Balanced BST (AVL, Red-Black):
- Search: ~20 comparisons
- Memory cache misses: Medium (still tree structure)

Hash Table:
- Search: ~1 comparison (average)
- Memory cache misses: High (hash computation)

B-Tree (database index):
- Search: ~3-4 disk accesses
- Memory cache misses: Low (branching factor ~100)

Self-Check

  1. Trace insertion sequence into empty BST. Why does order matter for balance? Order determines tree shape. Sorted insertion creates skewed tree (O(n) search); random insertion creates balanced tree (O(log n) search).

  2. Explain inorder successor finding. Why specifically minimum of right subtree? Inorder successor is smallest element larger than current. For two-child deletion, replacing with successor maintains BST property.

  3. How does BST property enable search efficiency? When does this break? BST property eliminates half of remaining elements per comparison (binary search). Breaks when tree is unbalanced (skewed like linked list).
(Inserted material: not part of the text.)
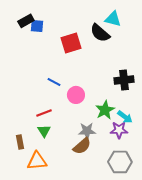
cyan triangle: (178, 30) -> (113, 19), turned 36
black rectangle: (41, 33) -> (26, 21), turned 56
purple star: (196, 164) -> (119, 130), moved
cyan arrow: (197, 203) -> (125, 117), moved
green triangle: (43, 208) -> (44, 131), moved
  4. When should you use AVL vs. Red-Black trees? AVL is stricter (more balanced, fewer rotations needed); Red-Black is more practical (fewer rebalancing operations). Both O(log n) worst-case.

  5. How do you find k-th smallest efficiently? Augment each node with subtree size. Compare k with left subtree size to navigate directly. O(log n) instead of O(n).

One Takeaway

info

Binary search trees elegantly organize data for efficient searching through recursive division. Inorder traversal yields sorted order directly. Understanding deletion via successor replacement and why balancing matters reveals the depth of tree algorithm design. For production systems, use self-balancing variants (AVL, Red-Black, B-Trees) to guarantee O(log n) performance.

References

  • Cormen, T. H., Leiserson, C. E., Rivest, R. L., & Stein, C. (2009). Introduction to Algorithms (3rd ed.). MIT Press.
  • McDowell, G. L. (2015). Cracking the Coding Interview (6th ed.). CareerCup.